6月22日の通常国会閉幕まで残すところ約1カ月となった。都議選の告示日は6月13日、投開票日は22日で、その後には参院選が控えている。各党みな選挙を意識し消費税減税や補正予算案の作成などを訴えている。
「共産党を非難すれば統一教会と同じだ」
そんな中、具体的に評価できる動きが2つあった。1つは、日本学術会議を「国の特別機関」から特殊法人に移行するための関連法案が衆院で可決されたこと。もう1つは、自民党が選択的夫婦別姓制度の独自法案の今国会提出を見送り、野党提出の別姓関連法案の成立も困難視されるようになったことだ。
「学術会議は会員の選考が公選制から推薦制になった1984年から、日本共産党が党に近い学者を送り込み続け影響力を拡大してきた。事実上の共産党の別動隊との指摘もある。現会員が候補者を推薦し、首相が形式的に任命してきたためだ。税金で給料を受け取りながら国の政策、特に安全保障政策などを批判し、そこから一線を引いたり、ストップを掛けるフロント組織として存在してきた弊害は大きい」とマスコミ関係者は指摘する。学術会議が法人化されれば、選考の透明性が確保される。
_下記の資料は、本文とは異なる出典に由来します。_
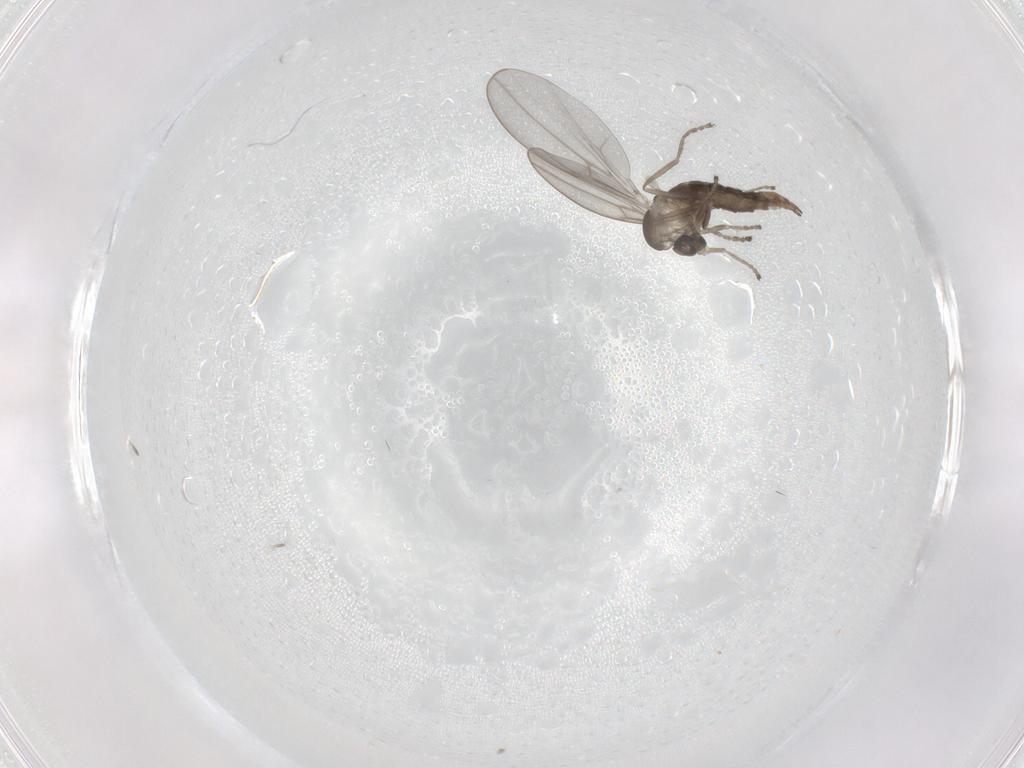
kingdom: Animalia
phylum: Arthropoda
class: Insecta
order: Diptera
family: Cecidomyiidae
共産党が猛烈に批判したのは当然だ。田村智子委員長は8日の記者会見で「政治的思惑によって学術会議の解体を狙う暴挙を断じて認めることはできない。(日本学術会議関連法案の)廃案に向けて全力で取り組む」と強調。13日の衆院本会議では、法案の採決に先立ち、共産の塩川鉄也議員が会議の存在意義に言及。一方で、「わが党に対する発言は事実をゆがめた暴言で断じて認めることはできない。その暴言は統一教会の主張を丸写ししたものだ」と非難した。
これに対し法案の賛成討論をした日本維新の会の三木圭恵議員は、「共産党を非難すれば統一教会と同じだと一生懸命レッテル貼りする姿は怒りを通り越して気の毒とすら思うが、内容が真実と違うので痛くもかゆくもない」と反論。党機関誌「前衛」47号で宮本顕治氏(元委員長)が、学術会議に介入したことを党の成果として指摘したことを例に挙げながら、特定政党や外国勢力に影響されない政治的中立性を確保する必要性を訴えた。
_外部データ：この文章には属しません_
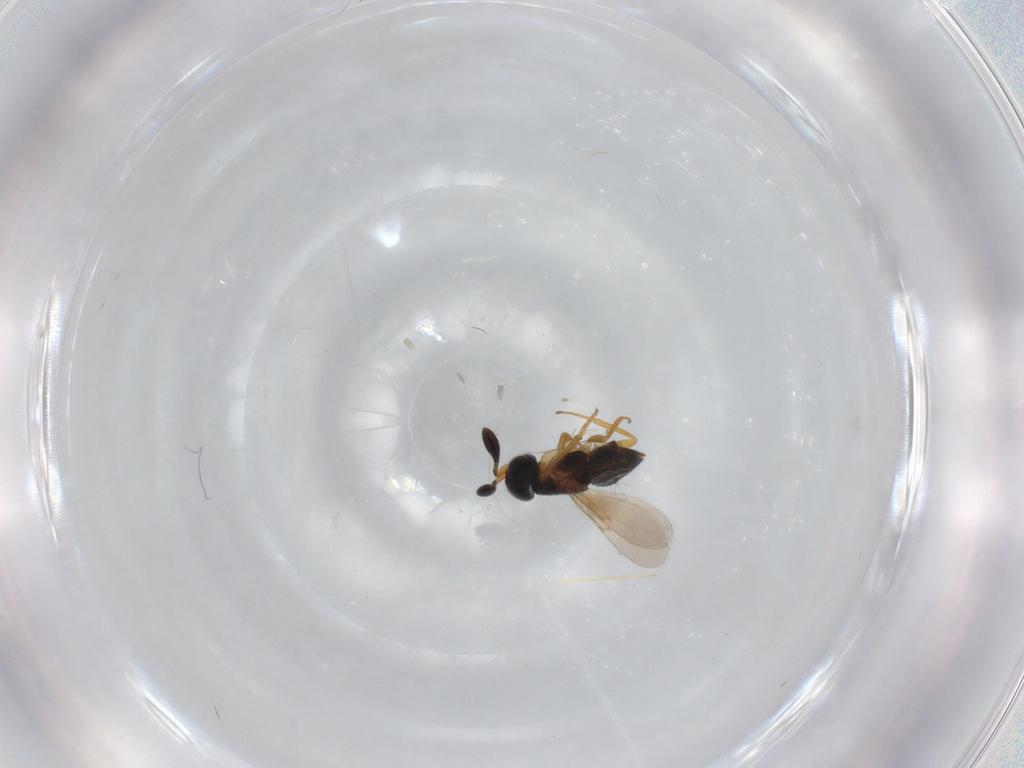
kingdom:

法案は自民、公明、日本維新の会3党などの賛成多数で可決され、参院に送られた。これにより今国会での成立は確実となった。マスコミ関係者は「一歩前進であることは間違いない」としつつも、「国からの独立を主旨としながら12億円もの税金投入が続くのはおかしいので、さらなる改革が必要だろう」と強調した。
「野党共闘」の目論見外れた立憲
また、昨年の衆院選で与党を過半数割れに追い込んだ野党第一党の立憲民主党は、衆院法務委員会の委員長ポストを獲得。同委員会で選択的夫婦別姓制度を導入するための主導権を握って野党共闘を模索すると同時に、趣旨に賛成の公明党を取り込んで与党分裂を図り、自民内の分裂をも引き起こして同党の弱体化を図る狙いだった。そのため、立憲民主は4月30日、他党に先駆けて民法改正案を提出した。立憲が民法改正案としたのは、他党の賛同を得られやすいと判断したためだ。
ところが、賛成したのは共産党と社民党のみ。日本維新の会と国民民主党は独自法案を提出するとしたため、立憲の目論見が外れた。党委員会の定数は35。法案の可決には18以上の賛成が必要だ。しかし、立憲(11)に加え別姓推進派の公明(2)、国民民主(2)、共産(1)を合わせても16議席。しかも、公明は「別姓の趣旨には賛成だが、政府提案の法律で出すべきだ」との立場から立憲案に乗ることはない。また、14議席を占める自民も党内で賛否が割れ、「早急に結論を出すべきではない」との声が拡大。野党案に乗ることなく法務委員会で採決される際には党議拘束をかけるべきだとの認識で主要幹部は一致した。
「別姓導入法案は家族の一体感を損ねる原因になるのは目に見えている。今回の法案の見送りは評価したい。大平内閣の時、『家庭基盤の充実』により国難を克服しようと訴えたのと正反対の流れにはしっかりと対処していかなければならない」と自民党幹部はキッパリと話す。ただ、自民内に公然と別姓導入を主張する議員が増えているのも確か。「厳しい戦いが想定される参院選を意識し、党内の足並みの乱れや支持層の離反を懸念しての一過性の対処でなければいいのだが」と続けた。